Critique : Rapt

Vincent Julé | 17 novembre 2009
Vincent Julé | 17 novembre 2009

Rapt ou la raison du plus fort. Impossible de ne pas voir dans le dernier film de Lucas Belvaux, le complément, entre miroir déformant et face d'une même pièce, de sa Raison du plus faible. Il s'agit dans les deux cas d'un polar social, politique et noir... avec de belles nuances de gris. Et après la France d'en bas, c'est autour de la France d'en haut de se prendre au jeu, et au piège, de la société et du pouvoir. Sauf que Lucas Belvaux a un vrai projet de mise en scène : froide, mécanique, implacable. Il broie autant le spectateur que ses personnages et signe, peut-être sans le savoir, un vrai film de genre.
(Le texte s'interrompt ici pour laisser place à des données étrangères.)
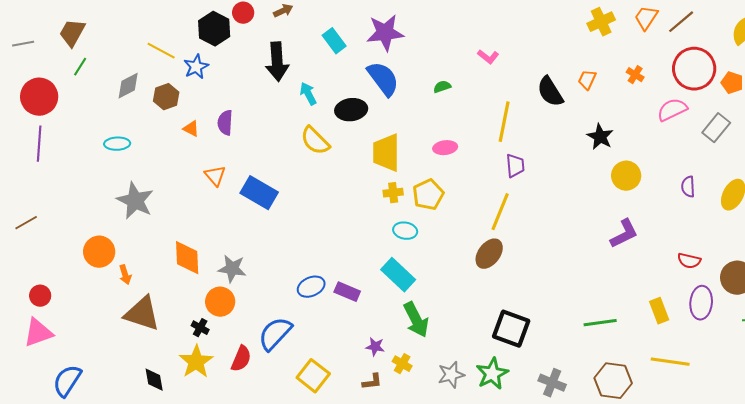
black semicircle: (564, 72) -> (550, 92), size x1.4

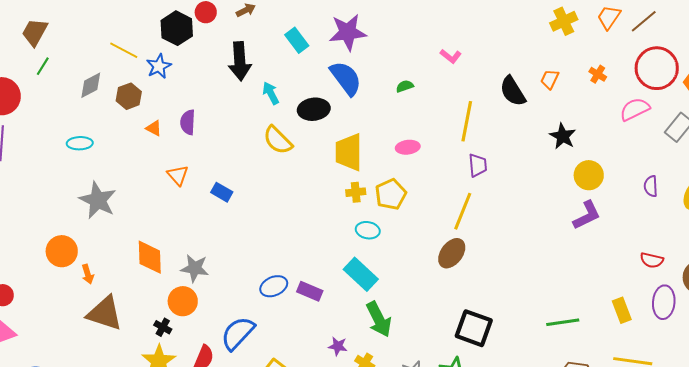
blue rectangle: (259, 193) -> (222, 192), size x0.6
purple L-shape: (624, 234) -> (587, 215), moved

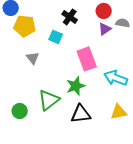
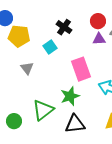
purple triangle: (105, 29) -> (99, 39), turned 32
cyan square: (56, 37) -> (50, 47), turned 32

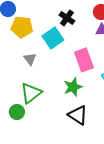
cyan square: (50, 47) -> (53, 38), size x1.5
green triangle: (43, 110) -> (31, 93), moved
black triangle: (75, 124) -> (78, 115), turned 40

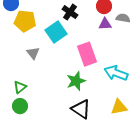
green triangle: (31, 93) -> (20, 87), moved, size x0.6

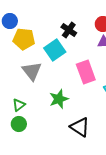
gray triangle: (33, 53) -> (32, 71), size x1.5
green star: (76, 81) -> (59, 99), moved

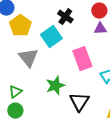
yellow pentagon: (24, 39) -> (20, 26), turned 30
black triangle: (80, 127) -> (79, 102), moved, turned 30

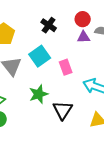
cyan square: (51, 37) -> (40, 56), moved
pink rectangle: (82, 59) -> (66, 67), size x0.7

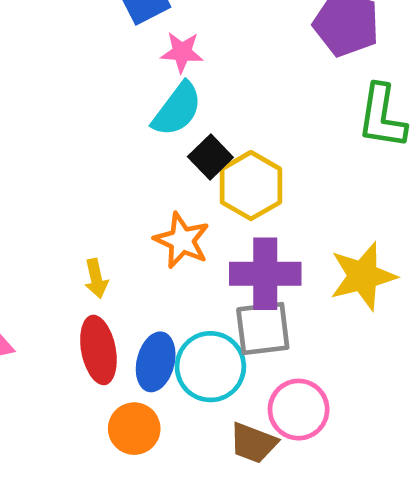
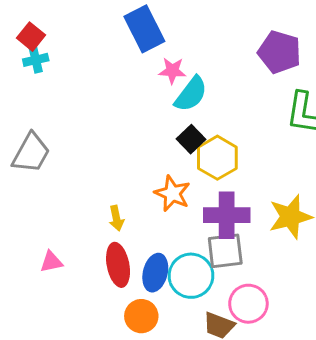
cyan semicircle: (177, 109) -> (191, 94), moved

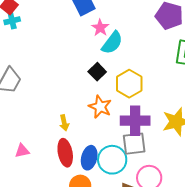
pink star: (172, 71) -> (100, 28), turned 30
black square: (191, 139) -> (97, 72), moved

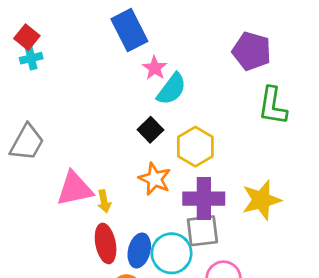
pink triangle: (22, 151) -> (75, 189), moved, size x1.8

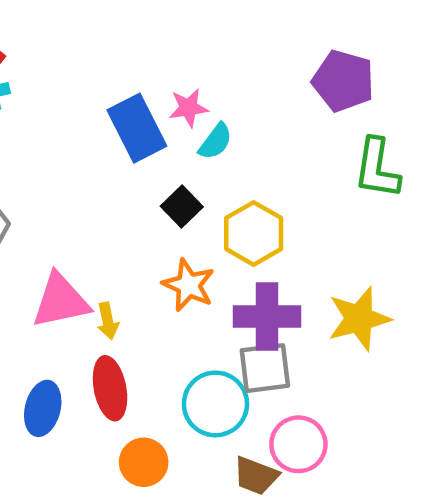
blue rectangle: (129, 30) -> (137, 128), moved
pink star: (155, 68) -> (189, 108), turned 30
cyan semicircle: (172, 89) -> (215, 141), size x0.7
blue ellipse: (139, 250) -> (43, 408), moved

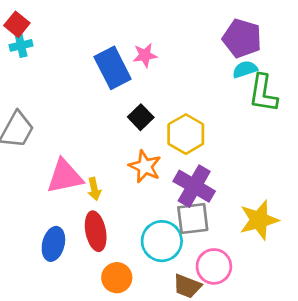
cyan semicircle: (215, 141) -> (245, 69), moved, turned -145
purple cross: (267, 316) -> (194, 186), turned 30
yellow star: (359, 319) -> (259, 220), moved

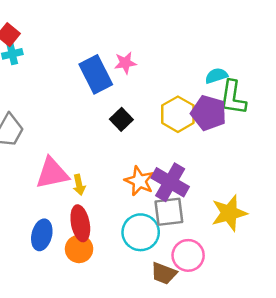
purple pentagon: (242, 38) -> (209, 113), moved
yellow hexagon: (186, 134) -> (178, 114), moved
orange star: (145, 166) -> (139, 181), moved
orange circle: (117, 278) -> (79, 249), moved

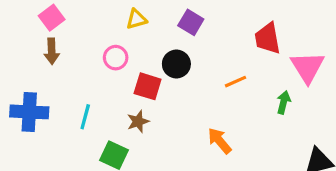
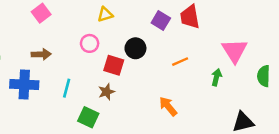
purple square: (191, 22) -> (161, 20), moved
red trapezoid: (268, 38) -> (190, 17), moved
brown arrow: (52, 51) -> (41, 54), moved, turned -90

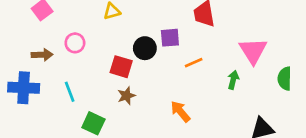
purple square: (161, 20) -> (170, 38), moved, turned -36
pink circle: (90, 43) -> (75, 43), moved
cyan line: (67, 88) -> (70, 92), turned -36
brown star: (106, 92) -> (126, 96), moved

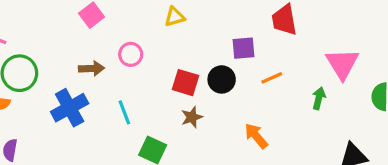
black circle: (145, 48) -> (222, 79), moved
blue cross: (24, 88) -> (70, 108), turned -32

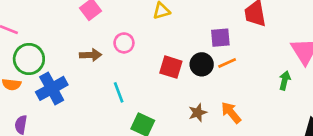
orange line: (272, 78) -> (227, 63), moved
blue cross: (70, 108) -> (52, 88), moved
brown star: (192, 117) -> (198, 113), moved

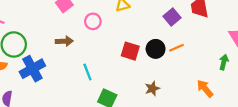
purple square: (220, 38) -> (172, 17), moved, turned -35
pink circle: (124, 43) -> (93, 21), moved
orange arrow: (231, 113) -> (205, 88), moved

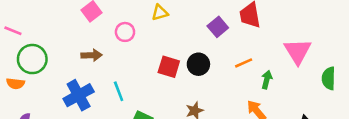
orange line: (176, 48) -> (244, 63), moved
green arrow: (224, 62) -> (267, 80), moved
blue cross: (32, 69) -> (79, 95), moved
Président d'un groupe industriel, Stanislas Graff est ainsi enlevé un matin par des truands, comme l'a été en 1978, l'homme d'affaires belge le Baron Empain. Le film s'inspire d'un fait divers, jusque dans certains détails (doigt sectionné, rumeurs de faux enlèvement), mais pour mieux faire le vide autour de son personnage et de son interprète, Yvan Attal. Des plans sommaires, des voix graves, des rituels quotidiens, la répétition entraîne la déshumanisation mais aussi la fascination. Chaque scène semble être la répétition générale des acteurs, avant qu'ils ne jouent la grande première de leur mort. Que cela soit dans la famille menée par Anne Consigny, l'entreprise par André Parcon ou la police par Michel Voïta, les scènes sont surcomposées, les dialogues surdécoupés et le film très stylisé, pour ne pas dire surréaliste. Rapt a ainsi le rythme et la beauté d'une marche funèbre, à laquelle le spectateur ne peut qu'emboîter le pas.

Autant corps qu'attitude, Yvan Attal enferme le reste du monde avec lui, qu'il soit prisonnier ou libre. Son silence peut résonner comme de la dignité, de la résignation ou de la folie. Parfait d'empathie mais aussi d'ambiguïté, il est finalement la seule trace d'humanité du film et un écho inattendu aux Patriotes. Car, à l'instar d'Eric Valette avec Une affaire d'Etat, Lucas Belvaux tire son récit vers le meilleur du polar de genre français.